BPE(Byte Pair Encoding)是一种用于文本分词的子词(subword)分割算法。它通过逐步合并最常见的字符或字符序列来减少词汇表的大小,从而能够更高效地处理和表示文本数据。
BPE在tiktoken中的应用
简单的应用
import tiktoken
# 获取GPT-2编码器
enc = tiktoken.get_encoding("gpt2")
# 示例文本
text = "This is an example text."
# 将文本编码为tokens
tokens = enc.encode(text)
print(f"Encoded tokens: {tokens}")
# 将tokens解码为原文本
decoded_text = enc.decode(tokens)
print(f"Decoded text: {decoded_text}")
Meta Llama 3的使用方式 - load_tiktoken_bpe函数
在tiktoken库中,BPE用于将文本编码成模型可以处理的tokens。

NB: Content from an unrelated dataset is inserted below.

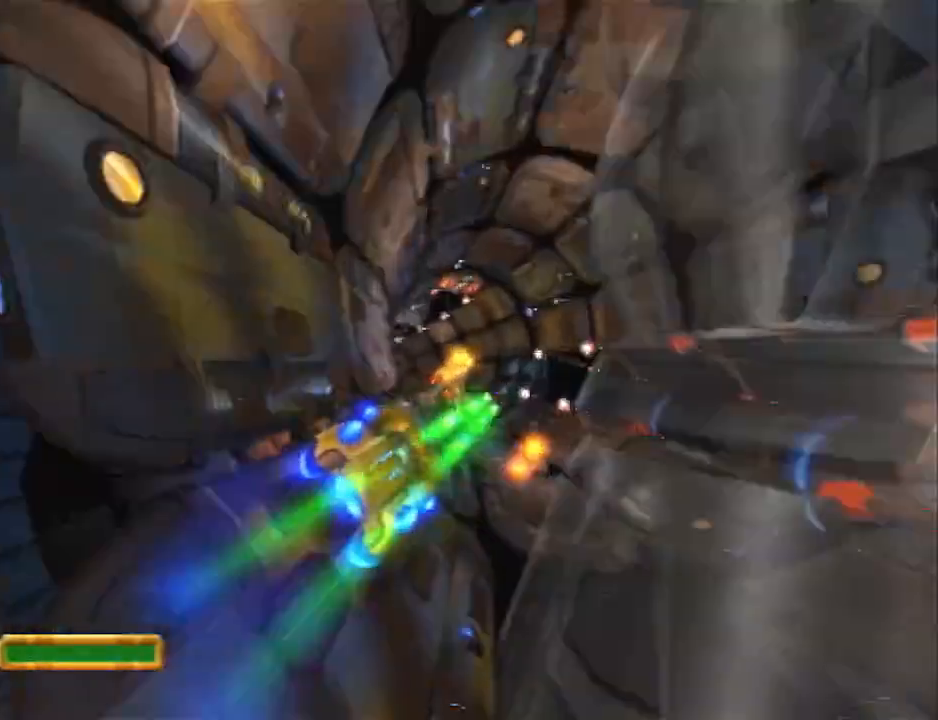
{"buttons": ["CROSS", "R2"], "left_stick": "center", "right_stick": "center", "events": [[100, "R2", "up"], [233, "R2", "down"], [233, "left_stick", "right"], [300, "R2", "up"], [350, "left_stick", "center"], [383, "R2", "down"]]}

load_tiktoken_bpe函数会加载BPE编码的词汇表和规则,以便将文本分解成子词单位。
代码示例
import os
from logging import getLogger
from pathlib import Path
from typing import (
AbstractSet,
cast,
Collection,
Dict,
Iterator,
List,
Literal,
Sequence,
TypedDict,
Union,
)
import tiktoken
from tiktoken.load import load_tiktoken_bpe
logger = getLogger(__name__)
Role = Literal["system", "user", "assistant"]
class Message(TypedDict):
role: Role
content: str
Dialog = Sequence[Message]
class Tokenizer:
"""
Tokenizing and encoding/decoding text using the Tiktoken tokenizer.
"""
special_tokens: Dict[str, int]
num_reserved_special_tokens = 256
pat_str = r"(?i:'s|'t|'re|'ve|'m|'ll|'d)|[^\r\n\p{L}\p{N}]?\p{L}+|\p{N}{1,3}| ?[^\s\p{L}\p{N}]+[\r\n]*|\s*[\r\n]+|\s+(?!\S)|\s+" # noqa: E501
def __init__(self, model_path: str):
"""
Initializes the Tokenizer with a Tiktoken model.
Args:
model_path (str): The path to the Tiktoken model file.
"""
assert os.path.isfile(model_path), model_path
mergeable_ranks = load_tiktoken_bpe(model_path)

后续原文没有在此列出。